I would stay until I had an offer that was better.
What's the point of posting this? Are you expecting people to say yes?
The point is actually creating dialogue with people regarding the facts in the situation. Financial hardship combined with a situation like this isn’t black and white. Plus, the relationship with my CEO is volatile. During the offer to stay for the reduced rate, the CEO and VP spent an excessive amount of time saying my talent was impressive and they didn’t want to lose me...but a reduction of that level is sending a whole new message. Not to mention, this CEO has me working on a side business of his where he expects me to work on during “working hours.” Recently, his partner and I proposed a third person and myself getting contract hourly pay for working after hours (which I have to considering the time commitment and complex nature of the business) and that was shit down with a vengeance. I know I shouldn’t stay. I get that. What I’m trying to get here is some helpful advice to manage both the crippling thought of a pay slash, unknown financial future due to my house flooding, and feeling obligated to stay because of the operations support the company needs to stay strong during growth.

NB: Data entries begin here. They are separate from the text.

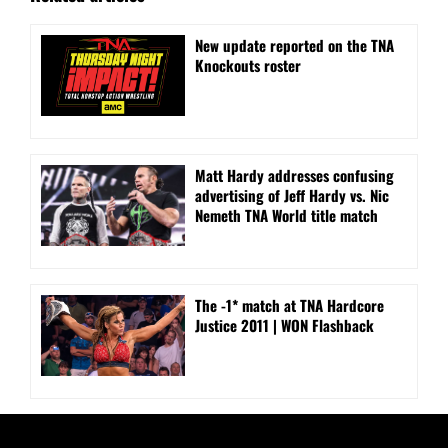
New update reported on the TNA
Knockouts roster
Matt Hardy addresses confusing
advertising of Jeff Hardy vs. Nic
Nemeth TNA World title match
The -1* match at TNA Hardcore
Justice 2011 | WON Flashback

try to stay calm and realize there are plenty of idiots in power, you unfortunately are feeling the blunt end of their actions. stay and interview like no other while giving them smiles. then quit when you get an offer with no notice, cause fuck that insulting move
I'd give them a solid 22 hours a week and the rest of the time hunting hard
It happened to me, and I didn't stay
what reason did they tell you?
Sounds like the next release of the movie Office Space
Dont quit just work less while looking for a new job
All in job hunt, land in less than two weeks!
Work as little as possible and find a better gig. Hope you had flood insurance.
Hell no.
Lol wut?
Based the salary cut on inability to find viable leads (which were found but budget and in house talent lacks ability to effectively move further down the funnel) and perception that marketing is “mainly brand management.”
No I get it, of course I wouldn't stay.